(Saved entries)
──────

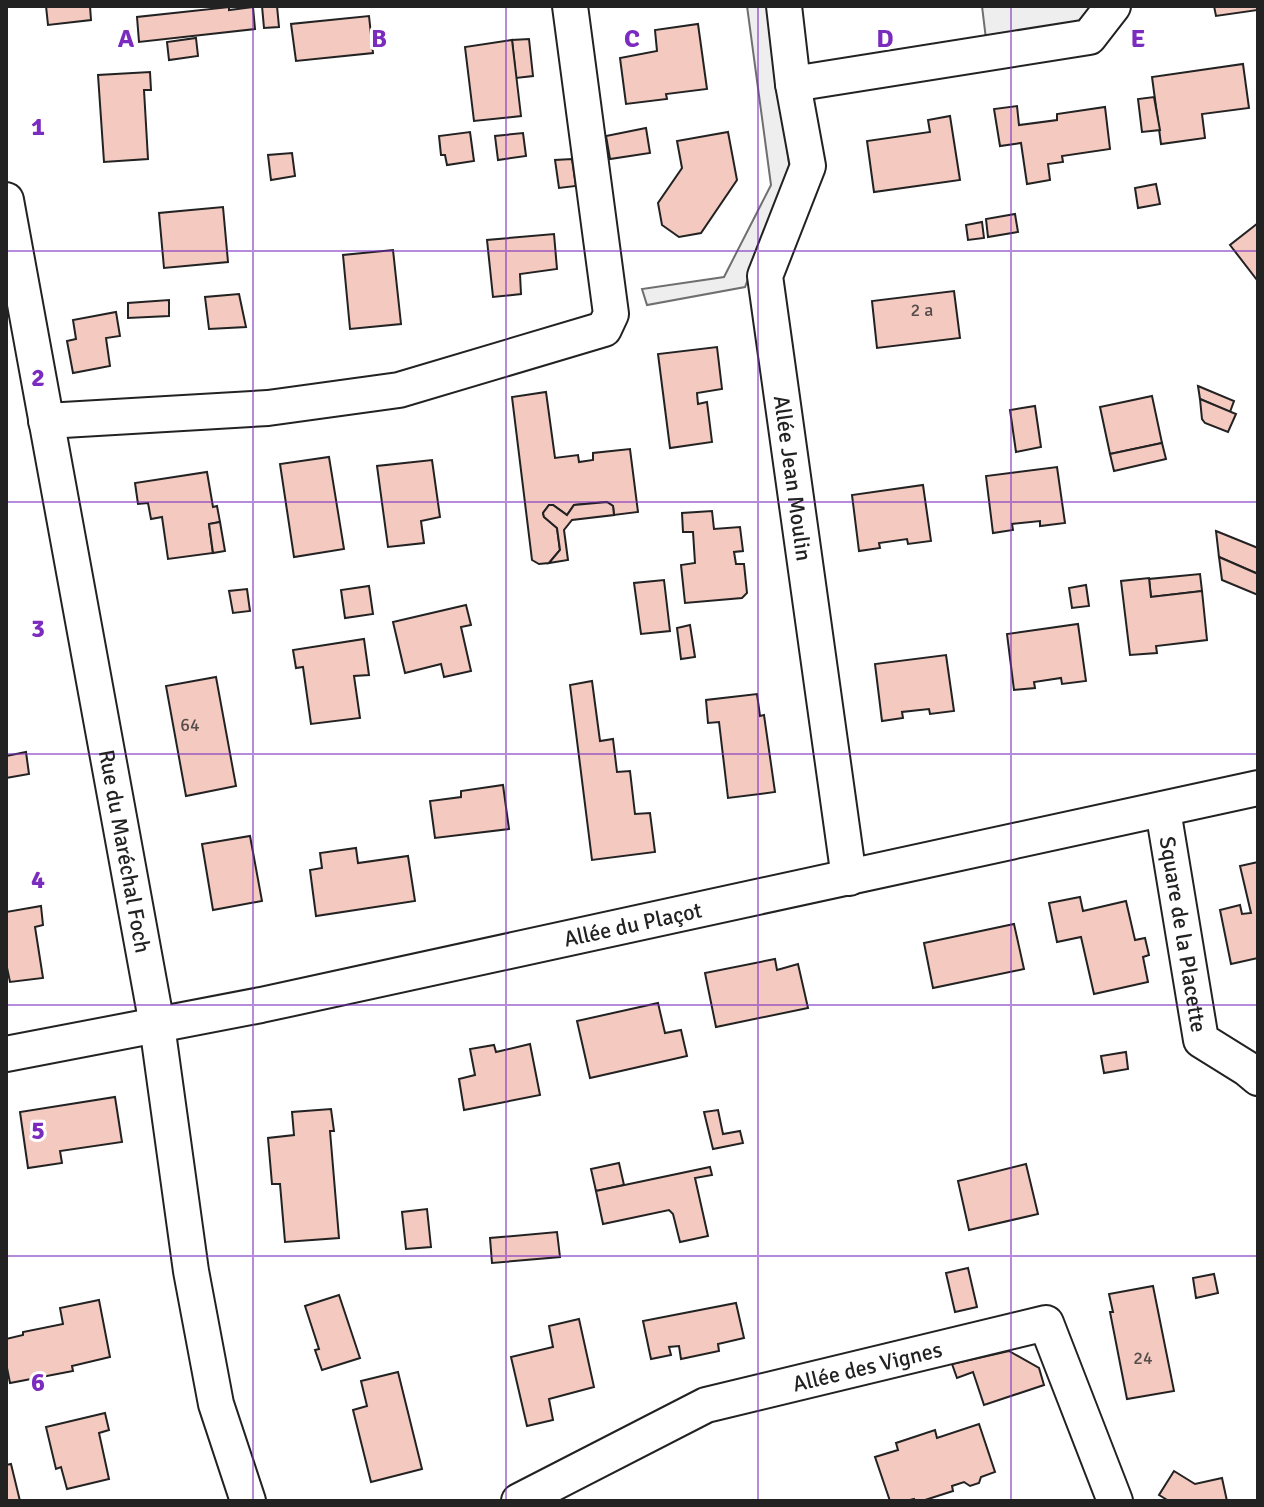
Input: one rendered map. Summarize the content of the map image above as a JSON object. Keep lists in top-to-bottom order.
{
  "streets": {
    "street": [
      "Allée Jean Moulin",
      "Rue du Maréchal Foch",
      "Allée du Plaçot",
      "Square de la Placette",
      "Allée des Vignes"
    ]
  },
  "crossings": [
    ["Allée Jean Moulin", "Allée du Plaçot"],
    ["Rue du Maréchal Foch", "Allée du Plaçot"],
    ["Allée du Plaçot", "Square de la Placette"]
  ],
  "house_numbers": ["2 a", "64", "24"],
  "grid": {
    "columns": [
      "A",
      "B",
      "C",
      "D",
      "E"
    ],
    "rows": [
      "1",
      "2",
      "3",
      "4",
      "5",
      "6"
    ]
  }
}
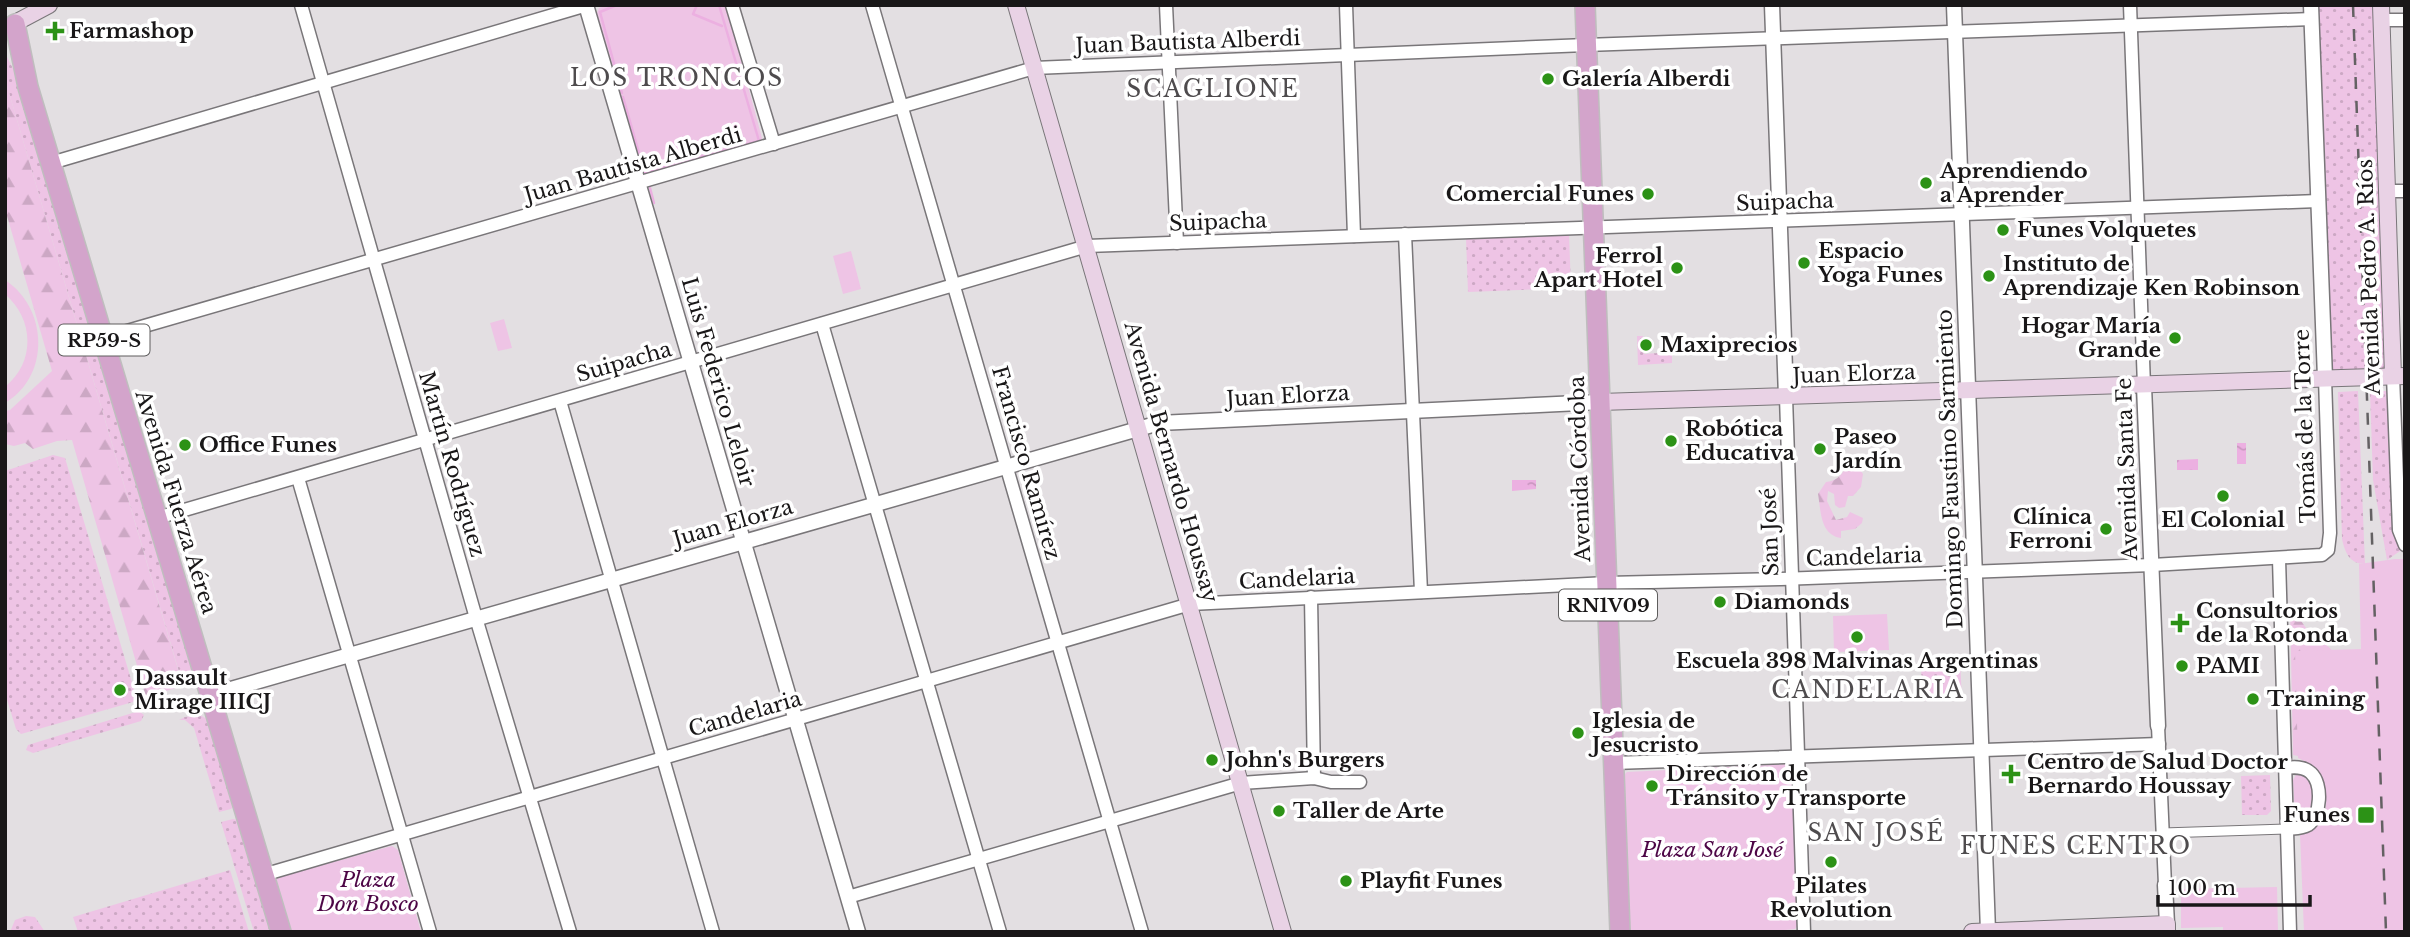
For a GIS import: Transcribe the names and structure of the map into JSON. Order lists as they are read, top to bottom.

──────

Action item -> Every line above is to be repeated exactly, but no picture is to appear in the copy.

Task output ->
Input: one rendered map. Summarize the content of the map image above as a JSON object. Keep lists in top-to-bottom order.
{
  "streets": {
    "street": [
      "Allée Jean Moulin",
      "Rue du Maréchal Foch",
      "Allée du Plaçot",
      "Square de la Placette",
      "Allée des Vignes"
    ]
  },
  "crossings": [
    ["Allée Jean Moulin", "Allée du Plaçot"],
    ["Rue du Maréchal Foch", "Allée du Plaçot"],
    ["Allée du Plaçot", "Square de la Placette"]
  ],
  "house_numbers": ["2 a", "64", "24"],
  "grid": {
    "columns": [
      "A",
      "B",
      "C",
      "D",
      "E"
    ],
    "rows": [
      "1",
      "2",
      "3",
      "4",
      "5",
      "6"
    ]
  }
}
For a GIS import: Transcribe the names and structure of the map into JSON. Order lists as they are read, top to bottom.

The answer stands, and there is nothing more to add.